- **WHAT THIS TASK INVOLVES**:
Extend the blog post about what draws its writer to photography, starting right after its last sentence.

- **SELECTED EXTRACT**:
----

What Draws Me To Photography

August 18th, 2011 No comments

I was thinking about what draws me to photography…. I guess I like the magic of it. When I was really young, I got a Polaroid “swinger” camera, and I loved waiting for the picture to appear on the print ejected from the camera.

Then when I was first married, my husband bought me a nice camera and we turned our only bathroom into a darkroom and I was introduced to more magic. Again, it was watching the print appear on previously blank paper.

I was always fascinated with seeing the world through different eyes. I think I’m sort of a kid. I just love pretending, and back then I used to wonder what the world looked like to an insect, or to a dog. Or a few years later, to my children.

When I was in college I studied art and music, and it was always REALLY interesting to me how artists influenced musicians, and musicians influenced artists. I was fascinated with the effects of the Paris Exposition of 1889 on Debussy, Ravel, and the impressionistic painters of the day. What we do in the world affects so much beyond us. I loved studying how African art is an extension of their daily life. It is practical and beautiful and soulful all at the same time. I think there is some of that in my images. At least I hope so.

----

- **AVAILABLE DATA**:
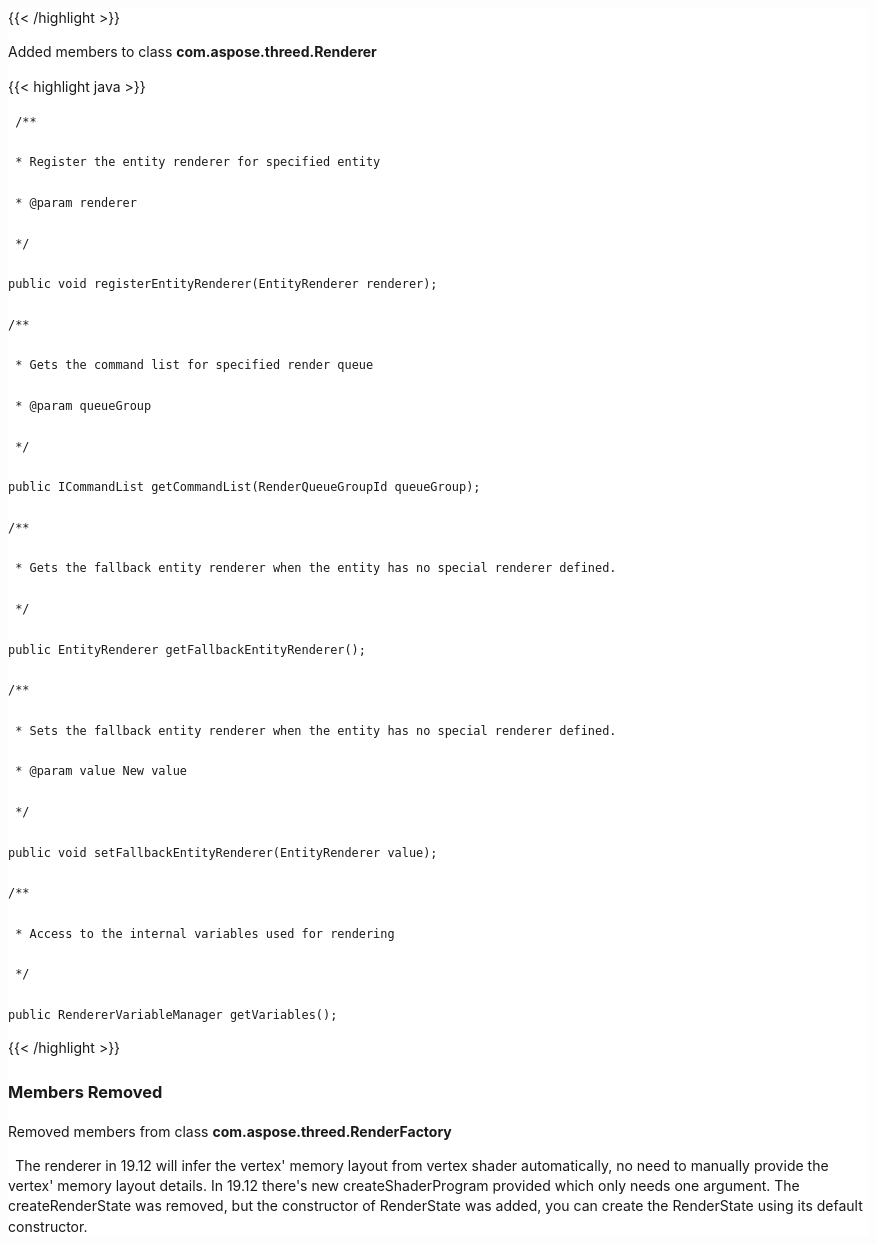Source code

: {{< /highlight >}}

Added members to class **com.aspose.threed.Renderer**



{{< highlight java >}}

     /**

     * Register the entity renderer for specified entity

     * @param renderer 

     */

    public void registerEntityRenderer(EntityRenderer renderer);

    /**

     * Gets the command list for specified render queue

     * @param queueGroup 

     */

    public ICommandList getCommandList(RenderQueueGroupId queueGroup);

    /**

     * Gets the fallback entity renderer when the entity has no special renderer defined.

     */

    public EntityRenderer getFallbackEntityRenderer();

    /**

     * Sets the fallback entity renderer when the entity has no special renderer defined.

     * @param value New value

     */

    public void setFallbackEntityRenderer(EntityRenderer value);

    /**

     * Access to the internal variables used for rendering

     */

    public RendererVariableManager getVariables();

{{< /highlight >}}
### **Members Removed**
Removed members from class **com.aspose.threed.RenderFactory**

` `The renderer in 19.12 will infer the vertex' memory layout from vertex shader automatically, no need to manually provide the vertex' memory layout details. In 19.12 there's new createShaderProgram provided which only needs one argument. The createRenderState was removed, but the constructor of RenderState was added, you can create the RenderState using its default constructor.

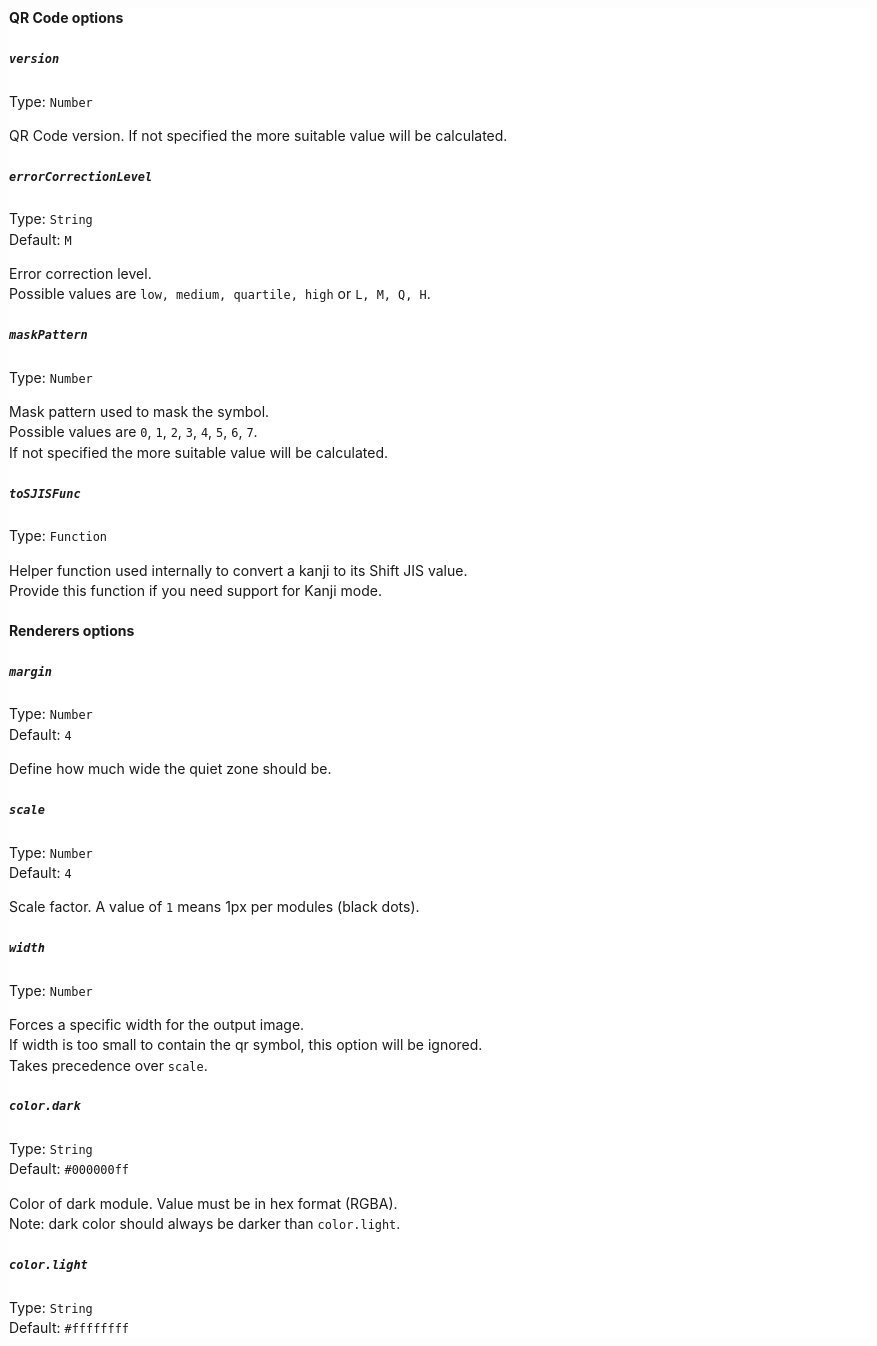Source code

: #### QR Code options
##### `version`
  Type: `Number`<br>

  QR Code version. If not specified the more suitable value will be calculated.

##### `errorCorrectionLevel`
  Type: `String`<br>
  Default: `M`

  Error correction level.<br>
  Possible values are `low, medium, quartile, high` or `L, M, Q, H`.

##### `maskPattern`
  Type: `Number`<br>

  Mask pattern used to mask the symbol.<br>
  Possible values are `0`, `1`, `2`, `3`, `4`, `5`, `6`, `7`.<br>
  If not specified the more suitable value will be calculated.

##### `toSJISFunc`
  Type: `Function`<br>

  Helper function used internally to convert a kanji to its Shift JIS value.<br>
  Provide this function if you need support for Kanji mode.

#### Renderers options
##### `margin`
  Type: `Number`<br>
  Default: `4`

  Define how much wide the quiet zone should be.

##### `scale`
  Type: `Number`<br>
  Default: `4`

  Scale factor. A value of `1` means 1px per modules (black dots).

##### `width`
  Type: `Number`<br>

  Forces a specific width for the output image.<br>
  If width is too small to contain the qr symbol, this option will be ignored.<br>
  Takes precedence over `scale`.

##### `color.dark`
Type: `String`<br>
Default: `#000000ff`

Color of dark module. Value must be in hex format (RGBA).<br>
Note: dark color should always be darker than `color.light`.

##### `color.light`
Type: `String`<br>
Default: `#ffffffff`
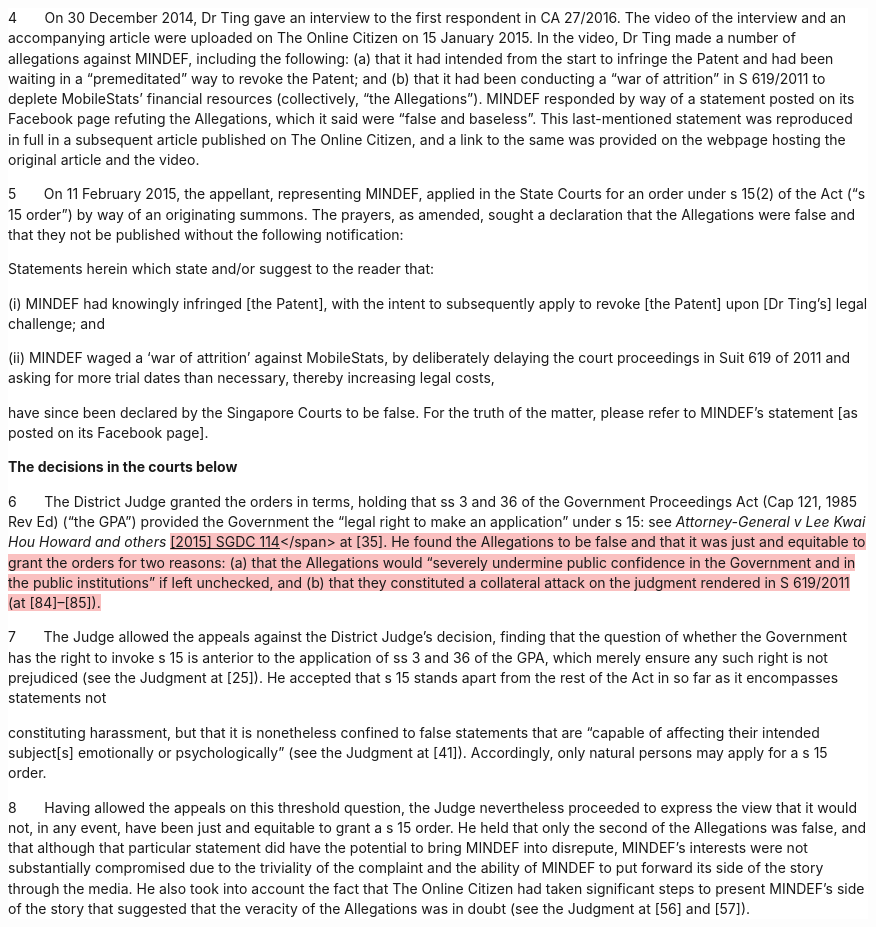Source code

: 4       On 30 December 2014, Dr Ting gave an interview to the first respondent in CA 27/2016. The video of the interview and an accompanying article were uploaded on The Online Citizen on 15 January 2015. In the video, Dr Ting made a number of allegations against MINDEF, including the following: (a) that it had intended from the start to infringe the Patent and had been waiting in a “premeditated” way to revoke the Patent; and (b) that it had been conducting a “war of attrition” in S 619/2011 to deplete MobileStats’ financial resources (collectively, “the Allegations”). MINDEF responded by way of a statement posted on its Facebook page refuting the Allegations, which it said were “false and baseless”. This last-mentioned statement was reproduced in full in a subsequent article published on The Online Citizen, and a link to the same was provided on the webpage hosting the original article and the video. 

5       On 11 February 2015, the appellant, representing MINDEF, applied in the State Courts for an order under s 15(2) of the Act (“s 15 order”) by way of an originating summons. The prayers, as amended, sought a declaration that the Allegations were false and that they not be published without the following notification: 

 Statements herein which state and/or suggest to the reader that: 

 (i) MINDEF had knowingly infringed [the Patent], with the intent to subsequently apply to revoke [the Patent] upon [Dr Ting’s] legal challenge; and 

 (ii) MINDEF waged a ‘war of attrition’ against MobileStats, by deliberately delaying the court proceedings in Suit 619 of 2011 and asking for more trial dates than necessary, thereby increasing legal costs, 

 have since been declared by the Singapore Courts to be false. For the truth of the matter, please refer to MINDEF’s statement [as posted on its Facebook page]. 

**The decisions in the courts below** 

6       The District Judge granted the orders in terms, holding that ss 3 and 36 of the Government Proceedings Act (Cap 121, 1985 Rev Ed) (“the GPA”) provided the Government the “legal right to make an application” under s 15: see _Attorney-General v Lee Kwai Hou Howard and others_ <span style="background-color: #FAC0C0">[[2015] SGDC 114]("https://www.open.gov.sg")</span> at [35]. He found the Allegations to be false and that it was just and equitable to grant the orders for two reasons: (a) that the Allegations would “severely undermine public confidence in the Government and in the public institutions” if left unchecked, and (b) that they constituted a collateral attack on the judgment rendered in S 619/2011 (at [84]–[85]). 

7       The Judge allowed the appeals against the District Judge’s decision, finding that the question of whether the Government has the right to invoke s 15 is anterior to the application of ss 3 and 36 of the GPA, which merely ensure any such right is not prejudiced (see the Judgment at [25]). He accepted that s 15 stands apart from the rest of the Act in so far as it encompasses statements not 


constituting harassment, but that it is nonetheless confined to false statements that are “capable of affecting their intended subject[s] emotionally or psychologically” (see the Judgment at [41]). Accordingly, only natural persons may apply for a s 15 order. 

8       Having allowed the appeals on this threshold question, the Judge nevertheless proceeded to express the view that it would not, in any event, have been just and equitable to grant a s 15 order. He held that only the second of the Allegations was false, and that although that particular statement did have the potential to bring MINDEF into disrepute, MINDEF’s interests were not substantially compromised due to the triviality of the complaint and the ability of MINDEF to put forward its side of the story through the media. He also took into account the fact that The Online Citizen had taken significant steps to present MINDEF’s side of the story that suggested that the veracity of the Allegations was in doubt (see the Judgment at [56] and [57]). 
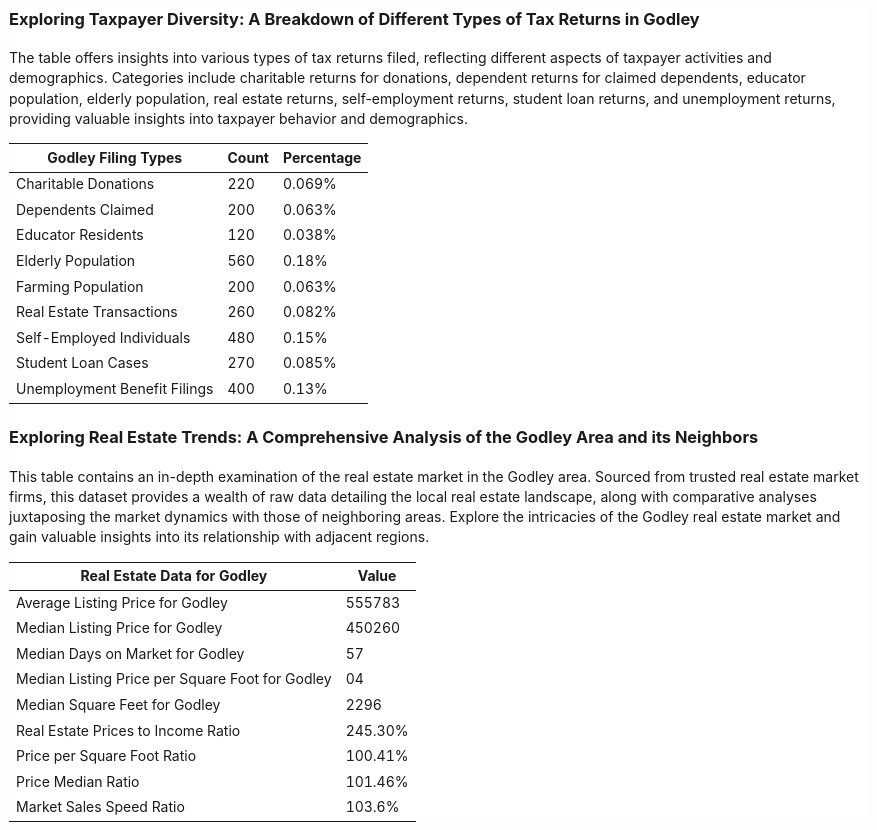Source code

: ### Exploring Taxpayer Diversity: A Breakdown of Different Types of Tax Returns in Godley

The table offers insights into various types of tax returns filed, reflecting different aspects of taxpayer activities and demographics. Categories include charitable returns for donations, dependent returns for claimed dependents, educator population, elderly population, real estate returns, self-employment returns, student loan returns, and unemployment returns, providing valuable insights into taxpayer behavior and demographics.

| Godley Filing Types                    | Count | Percentage |
|--------------------------------------|-------|------------|
| Charitable Donations                 | 220 | 0.069% |
| Dependents Claimed                   | 200 | 0.063% |
| Educator Residents                   | 120 | 0.038% |
| Elderly Population                   | 560 | 0.18% |
| Farming Population                   | 200 | 0.063% |
| Real Estate Transactions             | 260 | 0.082% |
| Self-Employed Individuals            | 480 | 0.15% |
| Student Loan Cases                   | 270 | 0.085% |
| Unemployment Benefit Filings         | 400 | 0.13% |

### Exploring Real Estate Trends: A Comprehensive Analysis of the Godley Area and its Neighbors

This table contains an in-depth examination of the real estate market in the Godley area. Sourced from trusted real estate market firms, this dataset provides a wealth of raw data detailing the local real estate landscape, along with comparative analyses juxtaposing the market dynamics with those of neighboring areas. Explore the intricacies of the Godley real estate market and gain valuable insights into its relationship with adjacent regions.


| Real Estate Data for Godley                       | Value    |
|------------------------------------------------|----------|
| Average Listing Price for Godley               | 555783 |
| Median Listing Price for Godley                | 450260 |
| Median Days on Market for Godley               | 57 |
| Median Listing Price per Square Foot for Godley| 04 |
| Median Square Feet for Godley                  | 2296 |
| Real Estate Prices to Income Ratio           | 245.30% |
| Price per Square Foot Ratio                  | 100.41% |
| Price Median Ratio                           | 101.46% |
| Market Sales Speed Ratio                     | 103.6% |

----

- **TASK OUTPUT**:
As time went by, I was forced to deal with the business of life and not spend much time on my photography. I had changed careers by then and was earning my living through my computer science skills. I watched as the digital age of photography approached. When I felt the quality of digital images was high enough, I leapt back into photography.

I am filled with wonder at how deeply interconnected things in nature are. I am still the little kid when I see some of the amazing works of man, and observe how man-made things interact with nature. How can we ever feel apart from each other, the things we make and the natural world? It is part of us. I feel that connection when I look at things up close. I am trying to “know” the object of my photograph.

Image of Curves #8388

Curves #8388

Oh, and I am so into color, glorious color. Color that draws me in and makes me lose my sense of time and place. I love mystery. I am a huge fan of Mark Rothko and Wassily Kandinsky. I see patterns everywhere, some obvious and some very subtle. Patterns and the color and texture of the objects that form the patterns are of central interest to me.

So why photography? I think of my camera as secondary to what I am trying to express. The camera is the tool. But I like the limits it puts on me. When I was a kid I used to sculpt things. And I really liked subtracting the medium and liberating my subject from the block of plaster (or bar of soap!). Photography works like that… you take a picture that captures the light on your subject. Then you reduce it to the most relevant depiction of your vision. It is never reality, but it hopefully represents real experiences, feelings, and relationships.
And I like being outside and mobile, too. I am part of the world and I want to see it. I want to really stop to see and experience it.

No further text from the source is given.